When Productivity Tools Trigger a Productivity Collapse
A real-world example of Reactance in action
Context
A mid-sized software company moved to permanent remote work after the pandemic and faced pressure from investors to maintain output. Leadership introduced mandatory employee-monitoring software to quantify work hours and cursor/keystroke activity, aiming to reassure stakeholders about productivity.
Situation
The IT and People teams rolled out the monitoring tool with a two-week notice and limited employee consultation. The vendor dashboard produced individual-level activity scores that managers were instructed to use in performance reviews.
The bias in action
Employees perceived the monitoring as an infringement on their autonomy and privacy.
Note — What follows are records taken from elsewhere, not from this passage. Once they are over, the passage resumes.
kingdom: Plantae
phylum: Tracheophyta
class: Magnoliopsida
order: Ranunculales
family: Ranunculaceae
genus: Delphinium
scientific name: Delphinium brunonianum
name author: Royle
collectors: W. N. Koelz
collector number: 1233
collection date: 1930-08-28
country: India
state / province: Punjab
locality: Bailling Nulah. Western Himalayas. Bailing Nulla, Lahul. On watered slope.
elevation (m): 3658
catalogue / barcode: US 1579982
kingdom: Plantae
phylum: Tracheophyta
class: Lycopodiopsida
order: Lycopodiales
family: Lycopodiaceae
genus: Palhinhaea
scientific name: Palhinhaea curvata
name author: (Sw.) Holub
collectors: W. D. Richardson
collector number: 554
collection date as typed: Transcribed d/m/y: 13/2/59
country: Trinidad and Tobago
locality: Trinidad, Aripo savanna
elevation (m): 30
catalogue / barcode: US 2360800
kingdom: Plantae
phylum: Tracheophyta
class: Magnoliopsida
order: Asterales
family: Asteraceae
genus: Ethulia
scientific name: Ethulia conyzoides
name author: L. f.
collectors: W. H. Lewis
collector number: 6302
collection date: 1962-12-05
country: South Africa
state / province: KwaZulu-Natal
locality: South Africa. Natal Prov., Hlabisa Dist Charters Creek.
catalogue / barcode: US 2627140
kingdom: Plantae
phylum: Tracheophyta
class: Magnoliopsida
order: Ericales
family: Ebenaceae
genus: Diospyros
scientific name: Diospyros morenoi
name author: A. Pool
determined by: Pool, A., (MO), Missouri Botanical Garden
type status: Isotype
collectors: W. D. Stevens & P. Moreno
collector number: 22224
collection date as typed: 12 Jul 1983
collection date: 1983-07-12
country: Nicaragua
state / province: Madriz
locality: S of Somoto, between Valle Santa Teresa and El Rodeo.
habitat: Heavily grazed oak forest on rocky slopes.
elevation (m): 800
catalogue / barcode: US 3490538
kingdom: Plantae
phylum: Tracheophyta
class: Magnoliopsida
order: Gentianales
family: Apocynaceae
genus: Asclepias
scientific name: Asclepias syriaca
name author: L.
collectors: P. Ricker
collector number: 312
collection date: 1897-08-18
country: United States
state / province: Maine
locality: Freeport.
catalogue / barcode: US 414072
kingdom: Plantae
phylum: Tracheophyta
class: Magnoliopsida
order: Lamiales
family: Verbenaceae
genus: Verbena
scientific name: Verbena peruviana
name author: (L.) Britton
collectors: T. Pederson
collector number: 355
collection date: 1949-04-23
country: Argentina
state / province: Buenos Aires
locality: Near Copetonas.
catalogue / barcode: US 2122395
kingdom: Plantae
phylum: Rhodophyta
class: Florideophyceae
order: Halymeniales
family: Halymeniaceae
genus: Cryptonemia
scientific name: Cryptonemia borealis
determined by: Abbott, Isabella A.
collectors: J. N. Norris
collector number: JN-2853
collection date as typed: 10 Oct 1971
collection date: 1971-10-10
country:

In response many began to game the system (leaving fake activity scripts running, switching to secondary devices, or clustering collaborative work off-platform) rather than changing how they worked. Others reacted emotionally: engagement dropped, informal knowledge-sharing decreased, and some high-performing contributors privately reduced discretionary effort to signal displeasure. Managers, seeing distorted metrics, made short-term, punitive decisions that amplified distrust.
Outcome
Measured productivity on the monitoring dashboard initially rose as people tried to appear active, then fell by mid-quarter as gaming and disengagement took hold. Several senior engineers declined promotions or started looking for new roles, and voluntary turnover increased. Leadership paused the program and commissioned an employee survey after a three-month shock to morale.